■ **Collected data entries**
▼▼▼
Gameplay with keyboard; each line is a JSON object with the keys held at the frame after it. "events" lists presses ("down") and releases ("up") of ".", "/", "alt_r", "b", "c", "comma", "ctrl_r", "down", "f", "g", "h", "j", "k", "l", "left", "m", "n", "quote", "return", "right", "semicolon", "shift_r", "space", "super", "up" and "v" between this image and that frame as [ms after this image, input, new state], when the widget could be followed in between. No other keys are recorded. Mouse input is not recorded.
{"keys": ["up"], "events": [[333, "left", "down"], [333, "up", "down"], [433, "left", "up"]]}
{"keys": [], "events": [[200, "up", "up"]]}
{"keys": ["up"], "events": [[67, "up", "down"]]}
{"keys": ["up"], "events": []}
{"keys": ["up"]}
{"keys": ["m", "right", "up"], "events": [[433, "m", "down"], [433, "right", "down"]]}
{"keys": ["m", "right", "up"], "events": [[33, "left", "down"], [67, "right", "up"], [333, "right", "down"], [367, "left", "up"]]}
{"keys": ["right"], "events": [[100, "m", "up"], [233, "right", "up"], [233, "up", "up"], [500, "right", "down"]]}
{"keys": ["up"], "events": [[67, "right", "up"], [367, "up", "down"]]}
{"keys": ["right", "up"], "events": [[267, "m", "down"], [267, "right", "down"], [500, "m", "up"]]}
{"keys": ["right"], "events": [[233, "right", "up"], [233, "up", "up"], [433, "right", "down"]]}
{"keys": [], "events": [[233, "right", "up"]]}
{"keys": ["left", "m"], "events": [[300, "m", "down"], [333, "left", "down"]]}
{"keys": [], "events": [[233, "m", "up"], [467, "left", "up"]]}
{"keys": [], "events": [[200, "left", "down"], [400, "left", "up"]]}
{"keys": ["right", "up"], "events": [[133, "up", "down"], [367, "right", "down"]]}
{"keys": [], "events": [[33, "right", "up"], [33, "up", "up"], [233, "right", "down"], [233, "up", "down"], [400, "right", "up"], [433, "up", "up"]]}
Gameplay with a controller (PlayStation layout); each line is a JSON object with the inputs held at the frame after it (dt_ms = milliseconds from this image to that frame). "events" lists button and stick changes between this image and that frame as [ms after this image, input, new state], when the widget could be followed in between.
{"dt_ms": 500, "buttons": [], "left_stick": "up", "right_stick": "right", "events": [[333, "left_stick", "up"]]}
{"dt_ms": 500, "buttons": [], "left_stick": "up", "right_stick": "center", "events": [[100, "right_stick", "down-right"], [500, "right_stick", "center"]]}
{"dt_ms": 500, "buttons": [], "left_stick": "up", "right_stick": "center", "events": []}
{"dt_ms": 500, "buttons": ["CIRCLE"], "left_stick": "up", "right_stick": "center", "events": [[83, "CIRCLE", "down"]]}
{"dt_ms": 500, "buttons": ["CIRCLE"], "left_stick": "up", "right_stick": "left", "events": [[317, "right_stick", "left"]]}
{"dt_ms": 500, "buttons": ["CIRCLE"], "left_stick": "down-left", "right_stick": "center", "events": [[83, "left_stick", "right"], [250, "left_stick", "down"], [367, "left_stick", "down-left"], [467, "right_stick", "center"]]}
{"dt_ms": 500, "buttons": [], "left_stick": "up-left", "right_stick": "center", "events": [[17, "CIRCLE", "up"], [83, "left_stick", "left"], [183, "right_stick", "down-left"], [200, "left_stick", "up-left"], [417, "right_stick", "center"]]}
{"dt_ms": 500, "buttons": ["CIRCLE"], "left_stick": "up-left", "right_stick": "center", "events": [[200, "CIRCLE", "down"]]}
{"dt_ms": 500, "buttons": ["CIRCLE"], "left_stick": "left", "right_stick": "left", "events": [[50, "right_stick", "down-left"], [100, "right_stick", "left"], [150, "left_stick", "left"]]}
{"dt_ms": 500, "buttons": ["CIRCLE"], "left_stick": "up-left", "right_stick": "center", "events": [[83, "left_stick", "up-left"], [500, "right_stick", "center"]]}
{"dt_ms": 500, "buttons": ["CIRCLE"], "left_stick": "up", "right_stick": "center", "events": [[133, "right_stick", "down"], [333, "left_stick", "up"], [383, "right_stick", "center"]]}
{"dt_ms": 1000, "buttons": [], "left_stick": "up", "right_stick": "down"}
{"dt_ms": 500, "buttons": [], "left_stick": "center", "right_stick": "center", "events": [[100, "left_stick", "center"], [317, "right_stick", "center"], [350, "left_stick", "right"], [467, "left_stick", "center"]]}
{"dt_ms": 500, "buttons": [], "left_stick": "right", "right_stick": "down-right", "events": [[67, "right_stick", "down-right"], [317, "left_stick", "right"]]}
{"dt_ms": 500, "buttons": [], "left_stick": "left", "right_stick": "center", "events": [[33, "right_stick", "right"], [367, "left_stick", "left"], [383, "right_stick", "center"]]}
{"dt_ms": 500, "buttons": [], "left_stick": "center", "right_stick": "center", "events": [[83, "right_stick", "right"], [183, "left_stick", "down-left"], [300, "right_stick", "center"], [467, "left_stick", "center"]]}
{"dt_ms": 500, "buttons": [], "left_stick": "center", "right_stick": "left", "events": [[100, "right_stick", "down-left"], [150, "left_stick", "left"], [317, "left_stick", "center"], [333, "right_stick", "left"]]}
▲▲▲
■ **Exercise aim**
Search the entries for the word "with", then list each line that holds it.

■ **Result of this exercise**
Gameplay with keyboard; each line is a JSON object with the keys held at the frame after it. "events" lists presses ("down") and releases ("up") of ".", "/", "alt_r", "b", "c", "comma", "ctrl_r", "down", "f", "g", "h", "j", "k", "l", "left", "m", "n", "quote", "return", "right", "semicolon", "shift_r", "space", "super", "up" and "v" between this image and that frame as [ms after this image, input, new state], when the widget could be followed in between. No other keys are recorded. Mouse input is not recorded.
Gameplay with a controller (PlayStation layout); each line is a JSON object with the inputs held at the frame after it (dt_ms = milliseconds from this image to that frame). "events" lists button and stick changes between this image and that frame as [ms after this image, input, new state], when the widget could be followed in between.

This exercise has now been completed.